What to work on>
Repeat every one of the entries below verbatim, omitting the pictures.

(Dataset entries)
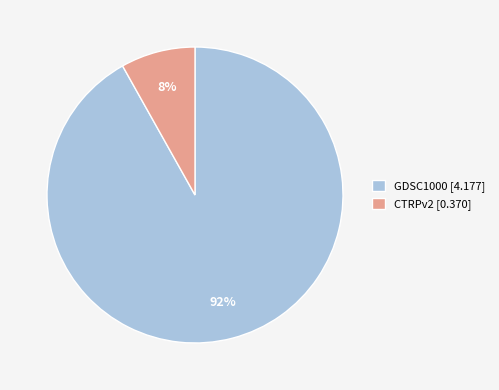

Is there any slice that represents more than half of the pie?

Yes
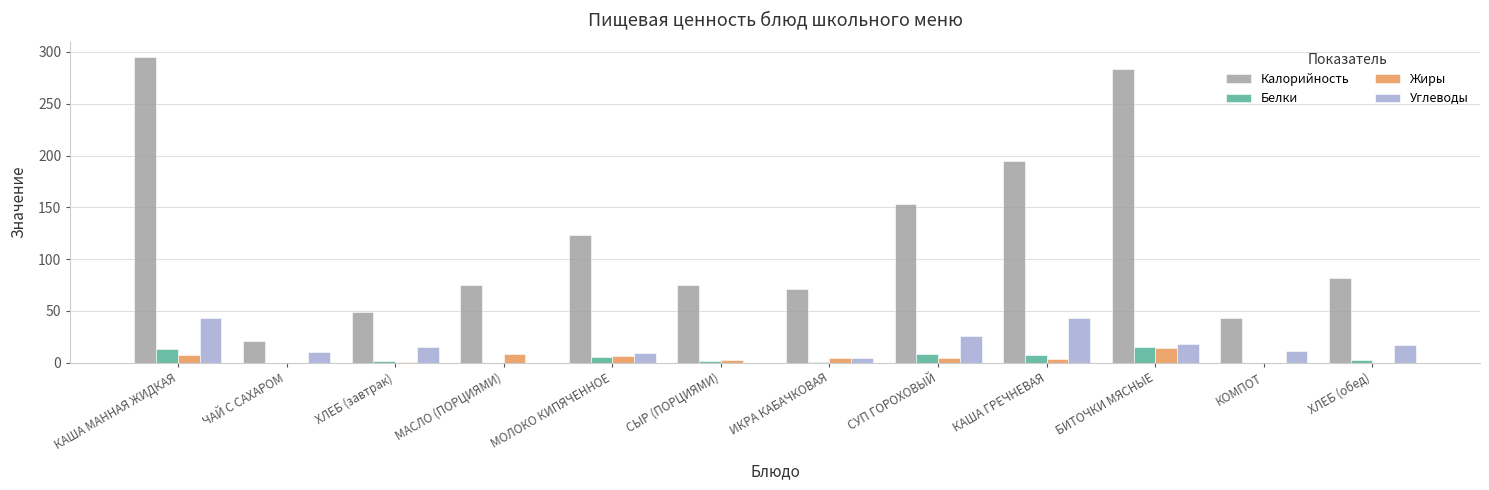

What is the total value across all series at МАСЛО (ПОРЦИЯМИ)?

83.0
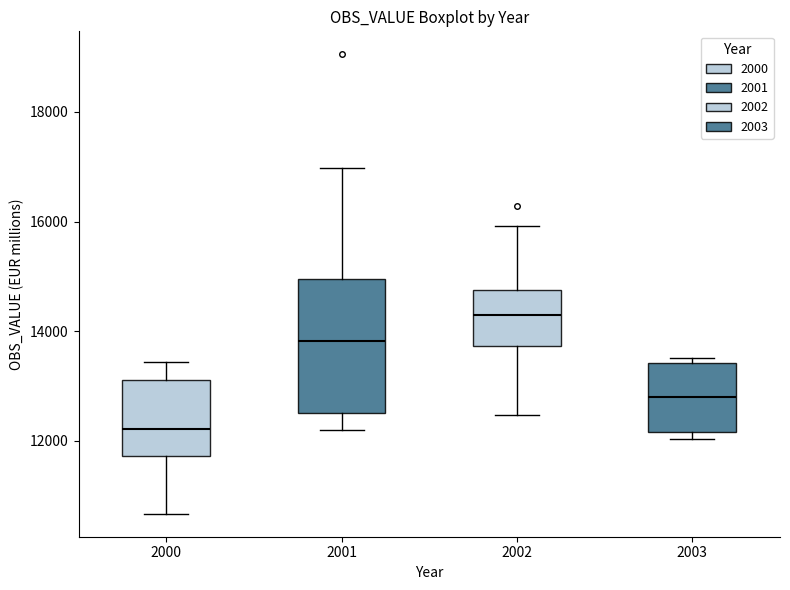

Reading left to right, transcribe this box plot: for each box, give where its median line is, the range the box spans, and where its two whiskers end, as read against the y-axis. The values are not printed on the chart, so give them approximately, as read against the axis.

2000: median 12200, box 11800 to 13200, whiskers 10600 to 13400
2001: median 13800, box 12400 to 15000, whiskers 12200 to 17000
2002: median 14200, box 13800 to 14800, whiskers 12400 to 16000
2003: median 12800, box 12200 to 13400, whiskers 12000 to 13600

Response to the task>
Is there any slice that represents more than half of the pie?

Yes

What is the total value across all series at МАСЛО (ПОРЦИЯМИ)?

83.0

Reading left to right, transcribe this box plot: for each box, give where its median line is, the range the box spans, and where its two whiskers end, as read against the y-axis. The values are not printed on the chart, so give them approximately, as read against the axis.

2000: median 12200, box 11800 to 13200, whiskers 10600 to 13400
2001: median 13800, box 12400 to 15000, whiskers 12200 to 17000
2002: median 14200, box 13800 to 14800, whiskers 12400 to 16000
2003: median 12800, box 12200 to 13400, whiskers 12000 to 13600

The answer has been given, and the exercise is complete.